About this task
Locate every line in the records below that holds the word "nose" and return each one.
BEGIN Provided records
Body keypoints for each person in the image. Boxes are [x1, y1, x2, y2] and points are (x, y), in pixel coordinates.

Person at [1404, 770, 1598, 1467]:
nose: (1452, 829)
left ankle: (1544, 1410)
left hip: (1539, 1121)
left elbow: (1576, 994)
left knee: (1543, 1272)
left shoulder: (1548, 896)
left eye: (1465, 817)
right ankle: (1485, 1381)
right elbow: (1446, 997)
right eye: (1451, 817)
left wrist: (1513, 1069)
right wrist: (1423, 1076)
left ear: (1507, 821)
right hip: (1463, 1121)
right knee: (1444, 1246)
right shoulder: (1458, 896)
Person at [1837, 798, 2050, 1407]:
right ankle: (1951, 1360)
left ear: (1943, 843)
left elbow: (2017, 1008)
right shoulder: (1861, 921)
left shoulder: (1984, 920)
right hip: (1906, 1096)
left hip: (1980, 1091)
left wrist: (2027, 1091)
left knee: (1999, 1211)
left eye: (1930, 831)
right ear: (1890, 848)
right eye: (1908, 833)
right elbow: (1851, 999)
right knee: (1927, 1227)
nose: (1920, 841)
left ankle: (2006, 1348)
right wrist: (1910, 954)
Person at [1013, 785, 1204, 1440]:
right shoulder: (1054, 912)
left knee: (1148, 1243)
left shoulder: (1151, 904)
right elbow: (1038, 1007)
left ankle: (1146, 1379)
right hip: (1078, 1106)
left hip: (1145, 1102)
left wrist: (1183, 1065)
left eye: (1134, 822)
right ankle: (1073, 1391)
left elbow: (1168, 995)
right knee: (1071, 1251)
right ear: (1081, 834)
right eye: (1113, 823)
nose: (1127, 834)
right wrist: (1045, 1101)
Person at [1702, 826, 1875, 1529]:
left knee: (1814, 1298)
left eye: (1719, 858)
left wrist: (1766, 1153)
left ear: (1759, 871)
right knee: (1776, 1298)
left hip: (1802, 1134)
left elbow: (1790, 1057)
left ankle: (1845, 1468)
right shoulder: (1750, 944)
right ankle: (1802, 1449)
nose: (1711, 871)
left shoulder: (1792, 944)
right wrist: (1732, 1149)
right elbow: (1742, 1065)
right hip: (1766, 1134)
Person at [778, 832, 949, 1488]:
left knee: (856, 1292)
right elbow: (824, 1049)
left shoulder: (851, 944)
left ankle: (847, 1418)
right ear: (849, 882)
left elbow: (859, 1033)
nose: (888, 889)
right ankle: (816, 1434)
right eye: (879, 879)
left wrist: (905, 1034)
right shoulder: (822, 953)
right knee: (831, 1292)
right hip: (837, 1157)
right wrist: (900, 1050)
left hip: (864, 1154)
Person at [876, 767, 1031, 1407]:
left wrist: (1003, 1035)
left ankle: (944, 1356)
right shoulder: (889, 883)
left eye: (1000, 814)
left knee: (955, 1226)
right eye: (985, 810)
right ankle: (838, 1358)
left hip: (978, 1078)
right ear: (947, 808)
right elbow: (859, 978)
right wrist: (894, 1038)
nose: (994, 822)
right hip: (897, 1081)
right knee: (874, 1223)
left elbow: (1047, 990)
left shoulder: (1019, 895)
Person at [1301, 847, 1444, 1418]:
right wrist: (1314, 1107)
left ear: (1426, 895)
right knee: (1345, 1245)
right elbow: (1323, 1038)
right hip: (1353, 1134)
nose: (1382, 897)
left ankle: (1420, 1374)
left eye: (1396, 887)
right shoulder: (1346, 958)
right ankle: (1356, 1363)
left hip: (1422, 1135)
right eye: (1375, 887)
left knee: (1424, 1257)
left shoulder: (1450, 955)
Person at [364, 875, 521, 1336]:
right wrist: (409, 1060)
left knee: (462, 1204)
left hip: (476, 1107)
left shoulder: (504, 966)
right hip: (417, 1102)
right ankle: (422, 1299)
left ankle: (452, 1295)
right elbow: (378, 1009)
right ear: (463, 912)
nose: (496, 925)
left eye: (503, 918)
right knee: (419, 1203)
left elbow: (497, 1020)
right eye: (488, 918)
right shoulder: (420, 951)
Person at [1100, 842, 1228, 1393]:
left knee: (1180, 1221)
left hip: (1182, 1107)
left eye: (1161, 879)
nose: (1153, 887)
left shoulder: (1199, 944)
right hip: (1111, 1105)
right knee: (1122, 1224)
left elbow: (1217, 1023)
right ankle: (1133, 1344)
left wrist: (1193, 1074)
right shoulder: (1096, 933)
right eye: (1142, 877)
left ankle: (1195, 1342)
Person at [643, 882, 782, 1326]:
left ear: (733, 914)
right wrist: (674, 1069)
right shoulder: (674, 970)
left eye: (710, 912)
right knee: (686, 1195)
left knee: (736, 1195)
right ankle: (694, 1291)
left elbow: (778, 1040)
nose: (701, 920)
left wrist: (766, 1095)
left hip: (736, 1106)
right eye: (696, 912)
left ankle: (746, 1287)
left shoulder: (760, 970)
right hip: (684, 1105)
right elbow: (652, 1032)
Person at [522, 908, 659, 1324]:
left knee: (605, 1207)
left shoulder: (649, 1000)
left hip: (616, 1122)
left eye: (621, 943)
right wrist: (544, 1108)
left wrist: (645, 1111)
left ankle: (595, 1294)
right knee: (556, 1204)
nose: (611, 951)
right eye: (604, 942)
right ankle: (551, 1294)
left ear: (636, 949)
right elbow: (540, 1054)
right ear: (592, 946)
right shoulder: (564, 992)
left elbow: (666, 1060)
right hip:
END Provided records
Answer section
nose: (1452, 829)
nose: (1920, 841)
nose: (1127, 834)
nose: (1711, 871)
nose: (888, 889)
nose: (994, 822)
nose: (1382, 897)
nose: (496, 925)
nose: (1153, 887)
nose: (701, 920)
nose: (611, 951)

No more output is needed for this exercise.